Her increase alone in ten years is more than double the whole Congregational Church, nearly three times the membership of the Episcopal Church, and six times that of the Reformed Dutch Church, and about equal to the whole membership of the Presbyterian Church of this country.
We do not mention these facts boastfully, but in vindication of the practical efficiency of Christian holiness as the great unifying and evangelizing power of Methodism. And yet not half as much has been accomplished, as would have been, if the church more generally had put away her sins, come up to her privilege, and there had been less fault-finding with the measures and efforts put forth to promote Christian holiness.
The ministry of the Methodist Church cannot afford to ignore this doctrine to antagonize it, to tone it down, or emasculate it.

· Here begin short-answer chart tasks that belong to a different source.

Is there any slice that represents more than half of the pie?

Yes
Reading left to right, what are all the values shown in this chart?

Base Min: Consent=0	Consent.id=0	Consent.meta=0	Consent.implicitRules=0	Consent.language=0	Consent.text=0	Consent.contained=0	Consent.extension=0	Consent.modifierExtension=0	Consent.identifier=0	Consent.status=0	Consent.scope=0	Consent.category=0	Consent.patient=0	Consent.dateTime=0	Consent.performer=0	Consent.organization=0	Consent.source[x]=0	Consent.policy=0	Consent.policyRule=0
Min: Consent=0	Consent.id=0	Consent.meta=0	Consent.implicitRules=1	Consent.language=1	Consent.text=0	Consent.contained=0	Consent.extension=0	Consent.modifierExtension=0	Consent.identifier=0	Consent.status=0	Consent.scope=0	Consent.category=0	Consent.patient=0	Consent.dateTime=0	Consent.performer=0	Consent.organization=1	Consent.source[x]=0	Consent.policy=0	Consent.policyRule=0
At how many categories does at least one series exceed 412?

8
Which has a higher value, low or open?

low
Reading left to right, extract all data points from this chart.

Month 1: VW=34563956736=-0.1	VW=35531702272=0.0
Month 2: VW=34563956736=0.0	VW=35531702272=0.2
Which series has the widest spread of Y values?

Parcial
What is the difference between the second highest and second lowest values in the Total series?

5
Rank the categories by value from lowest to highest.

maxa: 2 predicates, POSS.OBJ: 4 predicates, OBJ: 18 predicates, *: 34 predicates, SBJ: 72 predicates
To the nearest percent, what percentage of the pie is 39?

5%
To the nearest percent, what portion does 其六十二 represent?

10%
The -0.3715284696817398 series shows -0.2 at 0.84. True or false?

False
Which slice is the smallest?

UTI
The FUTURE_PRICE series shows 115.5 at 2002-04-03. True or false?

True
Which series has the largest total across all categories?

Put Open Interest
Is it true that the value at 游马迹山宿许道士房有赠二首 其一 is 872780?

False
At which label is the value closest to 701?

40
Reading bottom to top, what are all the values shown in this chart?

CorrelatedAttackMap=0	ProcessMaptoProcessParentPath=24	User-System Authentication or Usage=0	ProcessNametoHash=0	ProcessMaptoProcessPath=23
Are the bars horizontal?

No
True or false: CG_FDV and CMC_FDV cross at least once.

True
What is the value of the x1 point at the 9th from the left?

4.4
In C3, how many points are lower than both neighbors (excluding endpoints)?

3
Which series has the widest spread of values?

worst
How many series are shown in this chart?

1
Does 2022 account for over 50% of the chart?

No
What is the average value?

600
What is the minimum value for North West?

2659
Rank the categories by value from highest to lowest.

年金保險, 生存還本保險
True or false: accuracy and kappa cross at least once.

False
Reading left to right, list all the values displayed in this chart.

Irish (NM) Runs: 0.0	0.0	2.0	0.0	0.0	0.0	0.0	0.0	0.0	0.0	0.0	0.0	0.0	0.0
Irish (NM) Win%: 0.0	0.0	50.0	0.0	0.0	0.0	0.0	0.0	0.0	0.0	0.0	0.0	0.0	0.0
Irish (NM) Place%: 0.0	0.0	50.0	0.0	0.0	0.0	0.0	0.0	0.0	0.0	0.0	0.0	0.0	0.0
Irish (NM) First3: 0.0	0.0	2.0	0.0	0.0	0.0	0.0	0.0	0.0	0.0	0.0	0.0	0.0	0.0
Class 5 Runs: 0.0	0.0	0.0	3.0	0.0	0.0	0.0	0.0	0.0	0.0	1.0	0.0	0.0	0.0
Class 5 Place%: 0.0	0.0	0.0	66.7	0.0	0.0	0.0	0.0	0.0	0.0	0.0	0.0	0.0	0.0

The history of Methodism is a diary of Christian holiness, cutting its way through the icy walls of a nominal Christianity and he who would rob it of its clear and specific testimony on this subject, or hinder its best efforts for advancement, is an unworthy successor of the Wesleys.
196. Is the work and experience of holiness making progress in the church?
It is. One needs but an honest look, to be convinced of the interest and deepening conviction on this subject in the churches, both of this country and Protestant Europe. Coldness, formality, and spiritual death are seen to be inadequate to meet the encroachments of the world, and contend with the greed and fraud, intemperance, impurities, riots, sabbath desecration, and bold skepticism so fearfully prevalent. More attention is now given to the circulation of books and periodicals, devoted to its promotion, and the attention of the church is more generally directed to its claims and importance. The number of those in the ministry who enjoy it, and faithfully preach it, is increasing constantly, and the witnesses of perfect love in the membership are augmenting from year to year.
But it must be remembered there is much yet to be done, as vast multitudes of our people never read the excellent books and periodicals furnished by the church on this subject. Many of our preachers do not enjoy perfect love; some seldom preach it, and, painful as is the admission, some discard Mr. Wesley’s views altogether. Many, very many, of our members are living without an experimental knowledge of its saving power and blessedness. Some, we fear, are content to remain so.
While, then, we rejoice, and give thanks to God for what has been, and for what is being done, we should be incited to pray and labor to secure a more extensive and general work of perfect love through our entire ministry and membership.